— The task —
Whenever "lines" appears in a line of the entries below, that line counts; give the total only.

— Given entries —
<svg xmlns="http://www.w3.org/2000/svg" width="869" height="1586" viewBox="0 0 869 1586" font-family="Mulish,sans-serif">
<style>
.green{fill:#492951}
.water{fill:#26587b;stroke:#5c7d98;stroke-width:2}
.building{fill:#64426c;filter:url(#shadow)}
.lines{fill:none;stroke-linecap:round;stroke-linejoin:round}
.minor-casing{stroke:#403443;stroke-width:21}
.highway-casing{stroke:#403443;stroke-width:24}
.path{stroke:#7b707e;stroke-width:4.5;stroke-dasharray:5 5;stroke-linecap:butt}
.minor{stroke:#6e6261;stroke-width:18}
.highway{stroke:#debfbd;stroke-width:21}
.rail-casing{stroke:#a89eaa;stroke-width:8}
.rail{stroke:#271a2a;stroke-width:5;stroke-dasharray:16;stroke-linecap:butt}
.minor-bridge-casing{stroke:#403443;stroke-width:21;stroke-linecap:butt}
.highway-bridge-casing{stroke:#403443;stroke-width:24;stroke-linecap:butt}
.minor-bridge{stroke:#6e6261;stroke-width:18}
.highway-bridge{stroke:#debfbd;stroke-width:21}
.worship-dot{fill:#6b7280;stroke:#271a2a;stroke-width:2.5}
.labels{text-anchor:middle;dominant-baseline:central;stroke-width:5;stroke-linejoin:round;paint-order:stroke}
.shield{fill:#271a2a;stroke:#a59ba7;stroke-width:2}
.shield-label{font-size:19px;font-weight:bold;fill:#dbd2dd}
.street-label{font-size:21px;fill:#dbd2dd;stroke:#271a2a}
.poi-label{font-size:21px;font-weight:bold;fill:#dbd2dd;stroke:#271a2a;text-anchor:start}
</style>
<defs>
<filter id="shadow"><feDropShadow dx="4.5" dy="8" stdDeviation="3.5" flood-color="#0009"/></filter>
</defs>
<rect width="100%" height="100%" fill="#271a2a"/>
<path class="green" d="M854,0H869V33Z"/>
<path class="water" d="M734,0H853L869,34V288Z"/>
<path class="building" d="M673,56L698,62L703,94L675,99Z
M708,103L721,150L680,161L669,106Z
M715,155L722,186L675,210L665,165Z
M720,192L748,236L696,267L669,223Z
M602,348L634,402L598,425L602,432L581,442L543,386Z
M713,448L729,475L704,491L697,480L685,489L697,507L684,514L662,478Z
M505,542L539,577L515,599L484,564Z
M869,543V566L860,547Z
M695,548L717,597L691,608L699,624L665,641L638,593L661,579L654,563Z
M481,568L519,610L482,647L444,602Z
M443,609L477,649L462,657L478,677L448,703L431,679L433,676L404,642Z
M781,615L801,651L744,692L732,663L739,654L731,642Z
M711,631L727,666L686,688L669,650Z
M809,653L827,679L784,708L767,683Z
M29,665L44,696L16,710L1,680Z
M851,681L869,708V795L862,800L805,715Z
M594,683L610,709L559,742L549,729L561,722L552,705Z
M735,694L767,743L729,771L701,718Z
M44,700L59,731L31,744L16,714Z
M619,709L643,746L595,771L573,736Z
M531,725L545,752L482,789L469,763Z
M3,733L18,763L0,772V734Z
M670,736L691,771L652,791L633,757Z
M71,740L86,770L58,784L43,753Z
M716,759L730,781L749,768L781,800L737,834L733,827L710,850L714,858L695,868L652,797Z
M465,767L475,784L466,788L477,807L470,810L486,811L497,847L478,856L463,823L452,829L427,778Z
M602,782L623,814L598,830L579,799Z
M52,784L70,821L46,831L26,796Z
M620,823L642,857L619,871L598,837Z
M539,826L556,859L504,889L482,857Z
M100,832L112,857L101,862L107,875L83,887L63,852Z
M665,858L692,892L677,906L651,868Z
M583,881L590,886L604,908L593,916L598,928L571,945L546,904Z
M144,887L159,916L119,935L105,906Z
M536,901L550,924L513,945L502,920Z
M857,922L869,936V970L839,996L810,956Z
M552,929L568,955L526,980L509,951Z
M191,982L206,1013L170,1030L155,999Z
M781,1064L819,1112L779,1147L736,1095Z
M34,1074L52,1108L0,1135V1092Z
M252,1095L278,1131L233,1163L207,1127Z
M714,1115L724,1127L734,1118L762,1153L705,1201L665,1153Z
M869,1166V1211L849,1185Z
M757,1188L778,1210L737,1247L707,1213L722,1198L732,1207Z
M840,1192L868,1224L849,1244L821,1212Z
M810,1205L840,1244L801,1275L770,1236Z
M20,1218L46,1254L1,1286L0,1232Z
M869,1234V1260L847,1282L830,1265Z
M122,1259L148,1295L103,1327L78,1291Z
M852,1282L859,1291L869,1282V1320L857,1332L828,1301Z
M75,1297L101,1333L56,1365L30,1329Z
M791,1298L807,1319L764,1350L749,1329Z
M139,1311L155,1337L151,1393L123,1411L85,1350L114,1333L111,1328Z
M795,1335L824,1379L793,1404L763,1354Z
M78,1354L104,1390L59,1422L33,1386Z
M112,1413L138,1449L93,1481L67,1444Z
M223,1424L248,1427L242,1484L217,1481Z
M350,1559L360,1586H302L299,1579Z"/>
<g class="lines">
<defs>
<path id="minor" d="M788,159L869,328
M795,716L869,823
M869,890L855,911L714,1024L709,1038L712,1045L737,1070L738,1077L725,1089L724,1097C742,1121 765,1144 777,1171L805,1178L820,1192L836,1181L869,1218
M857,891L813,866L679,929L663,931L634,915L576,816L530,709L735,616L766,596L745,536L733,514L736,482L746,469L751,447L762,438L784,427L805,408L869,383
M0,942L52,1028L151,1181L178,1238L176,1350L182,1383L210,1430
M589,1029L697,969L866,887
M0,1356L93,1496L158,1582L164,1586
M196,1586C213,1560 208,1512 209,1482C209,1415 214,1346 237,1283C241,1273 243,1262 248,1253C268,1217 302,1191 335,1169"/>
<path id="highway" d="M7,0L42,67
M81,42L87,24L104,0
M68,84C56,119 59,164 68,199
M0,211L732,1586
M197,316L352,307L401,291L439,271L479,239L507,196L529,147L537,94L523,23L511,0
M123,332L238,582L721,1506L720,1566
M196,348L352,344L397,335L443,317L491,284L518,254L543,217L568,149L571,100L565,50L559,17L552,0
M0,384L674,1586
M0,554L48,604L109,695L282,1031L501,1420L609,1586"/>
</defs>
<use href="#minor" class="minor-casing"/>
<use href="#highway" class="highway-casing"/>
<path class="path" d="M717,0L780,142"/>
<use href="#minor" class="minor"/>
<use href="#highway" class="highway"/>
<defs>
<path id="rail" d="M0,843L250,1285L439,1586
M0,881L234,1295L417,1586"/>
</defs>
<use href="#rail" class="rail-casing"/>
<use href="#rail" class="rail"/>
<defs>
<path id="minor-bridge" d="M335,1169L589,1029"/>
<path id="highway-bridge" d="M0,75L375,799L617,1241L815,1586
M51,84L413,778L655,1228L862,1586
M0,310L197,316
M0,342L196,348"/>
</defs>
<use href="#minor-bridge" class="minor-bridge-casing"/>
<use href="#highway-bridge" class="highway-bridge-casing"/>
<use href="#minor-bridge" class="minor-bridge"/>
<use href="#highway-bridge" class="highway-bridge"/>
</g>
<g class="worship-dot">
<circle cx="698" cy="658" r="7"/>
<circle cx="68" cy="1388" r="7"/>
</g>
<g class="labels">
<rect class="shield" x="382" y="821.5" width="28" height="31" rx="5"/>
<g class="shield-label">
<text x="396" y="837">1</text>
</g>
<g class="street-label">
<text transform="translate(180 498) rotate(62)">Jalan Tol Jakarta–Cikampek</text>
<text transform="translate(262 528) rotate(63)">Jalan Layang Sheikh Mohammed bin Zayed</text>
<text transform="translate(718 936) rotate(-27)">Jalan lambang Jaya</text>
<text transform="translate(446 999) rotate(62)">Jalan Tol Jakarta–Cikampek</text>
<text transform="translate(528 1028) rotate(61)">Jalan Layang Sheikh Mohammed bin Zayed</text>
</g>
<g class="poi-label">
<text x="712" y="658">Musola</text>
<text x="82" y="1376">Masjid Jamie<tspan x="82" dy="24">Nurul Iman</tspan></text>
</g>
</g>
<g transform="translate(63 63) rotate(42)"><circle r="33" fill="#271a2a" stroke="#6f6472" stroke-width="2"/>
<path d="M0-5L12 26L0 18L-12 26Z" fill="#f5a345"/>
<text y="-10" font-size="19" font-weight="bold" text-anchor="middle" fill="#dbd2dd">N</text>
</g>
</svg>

— Reply to the exercise —
2